### Assignment
Which lines of the data hold the word "down"? Copy all of them.

### Data shown
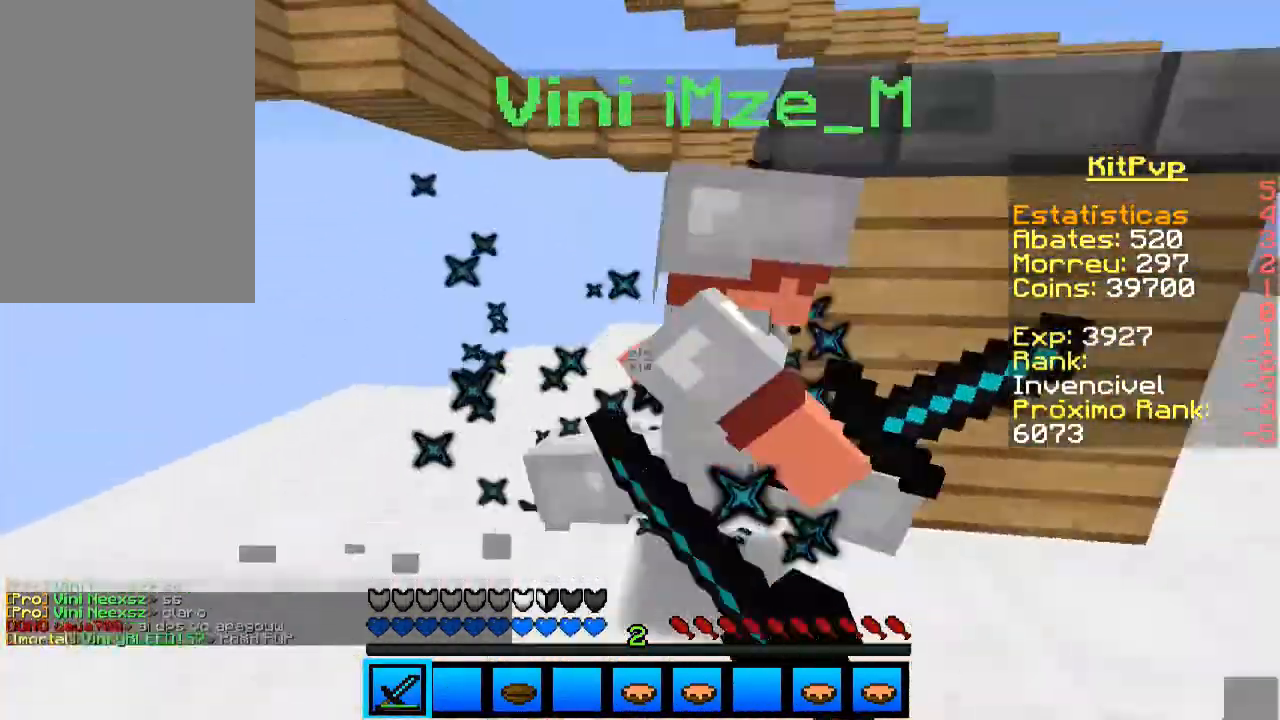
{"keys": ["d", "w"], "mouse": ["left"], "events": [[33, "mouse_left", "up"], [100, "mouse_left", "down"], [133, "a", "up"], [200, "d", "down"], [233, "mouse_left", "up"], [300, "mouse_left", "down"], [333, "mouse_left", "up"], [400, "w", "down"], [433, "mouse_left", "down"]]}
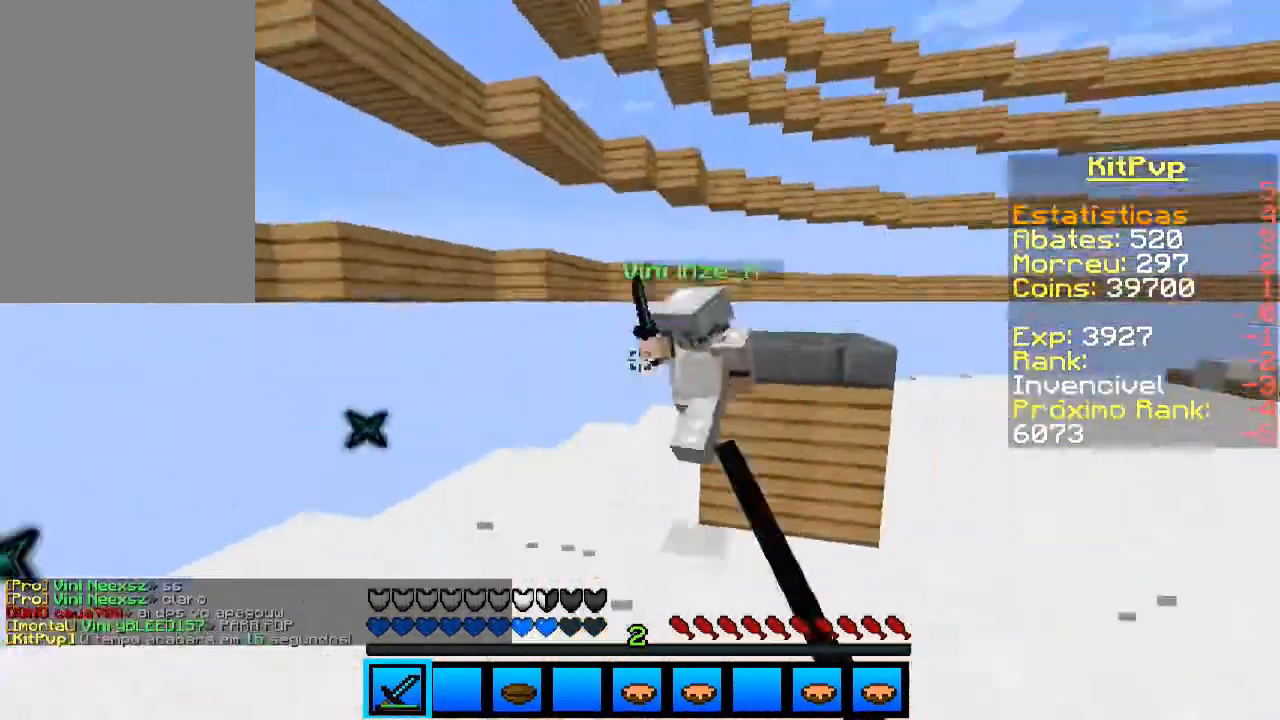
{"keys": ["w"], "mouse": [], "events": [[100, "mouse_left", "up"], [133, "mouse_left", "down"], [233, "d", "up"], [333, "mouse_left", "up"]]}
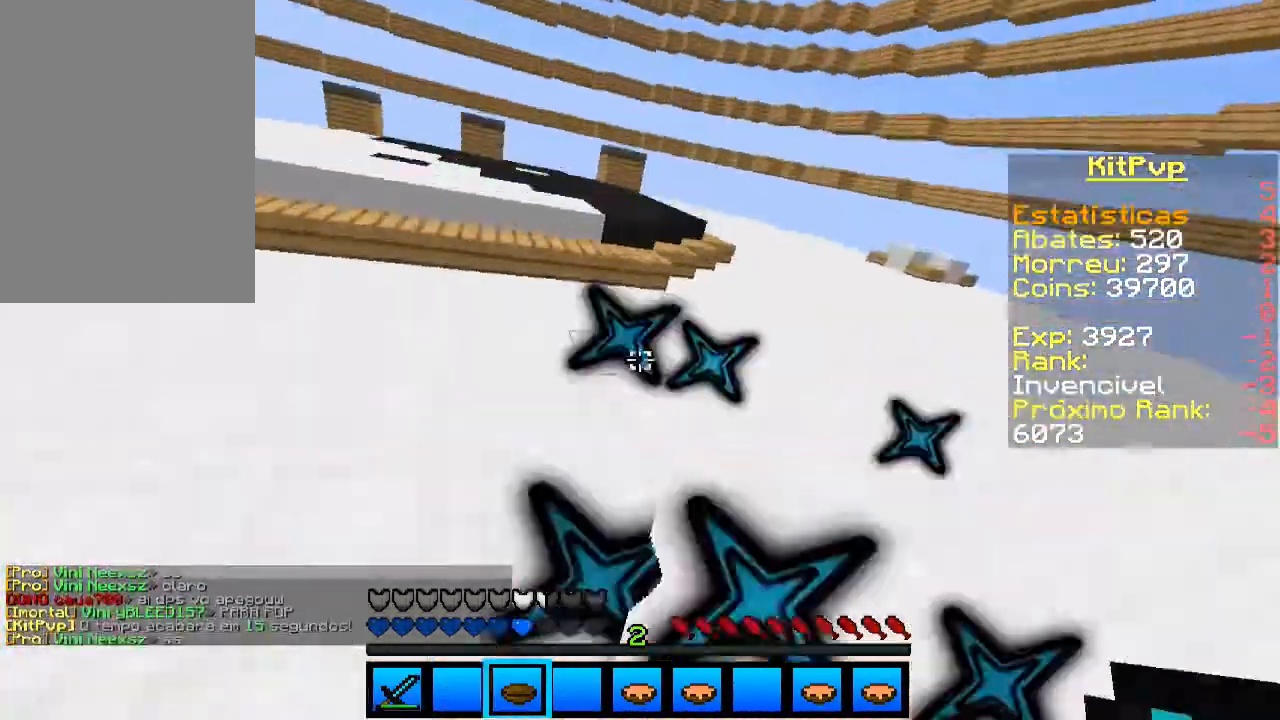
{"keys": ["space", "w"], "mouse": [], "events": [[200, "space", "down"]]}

...

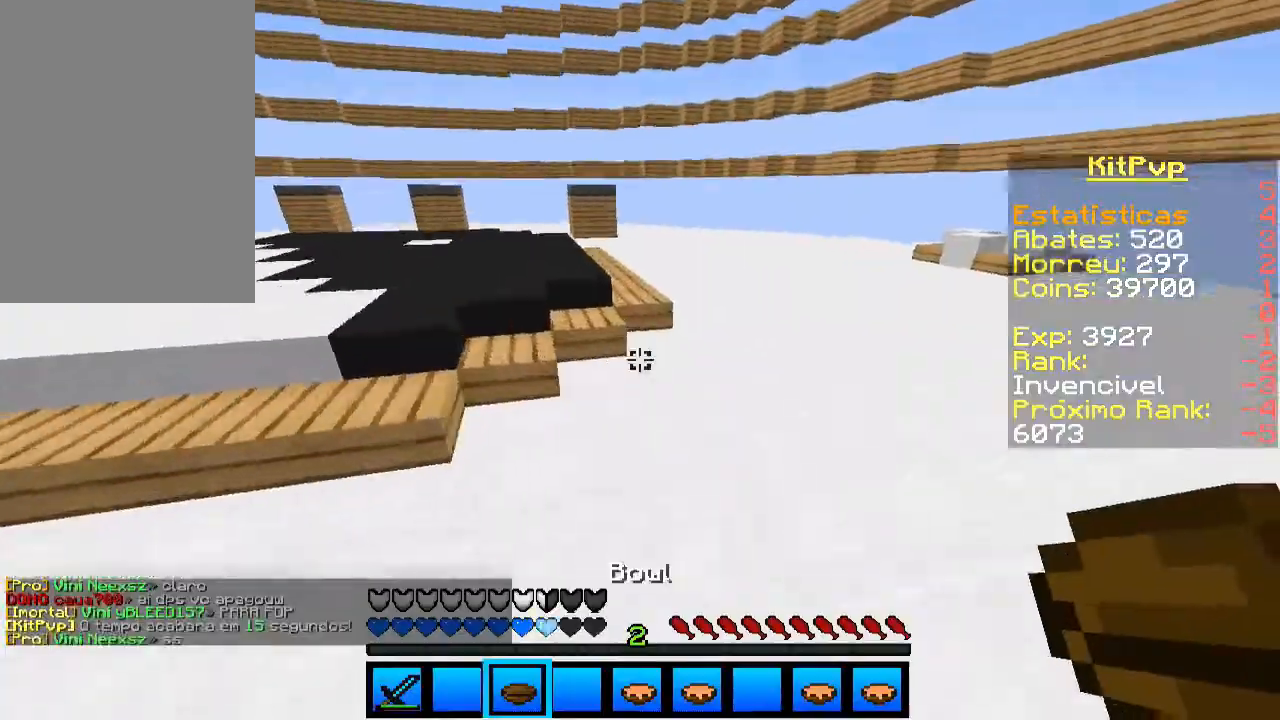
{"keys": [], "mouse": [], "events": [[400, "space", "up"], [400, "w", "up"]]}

### Response
{"keys": ["d", "w"], "mouse": ["left"], "events": [[33, "mouse_left", "up"], [100, "mouse_left", "down"], [133, "a", "up"], [200, "d", "down"], [233, "mouse_left", "up"], [300, "mouse_left", "down"], [333, "mouse_left", "up"], [400, "w", "down"], [433, "mouse_left", "down"]]}
{"keys": ["w"], "mouse": [], "events": [[100, "mouse_left", "up"], [133, "mouse_left", "down"], [233, "d", "up"], [333, "mouse_left", "up"]]}
{"keys": ["space", "w"], "mouse": [], "events": [[200, "space", "down"]]}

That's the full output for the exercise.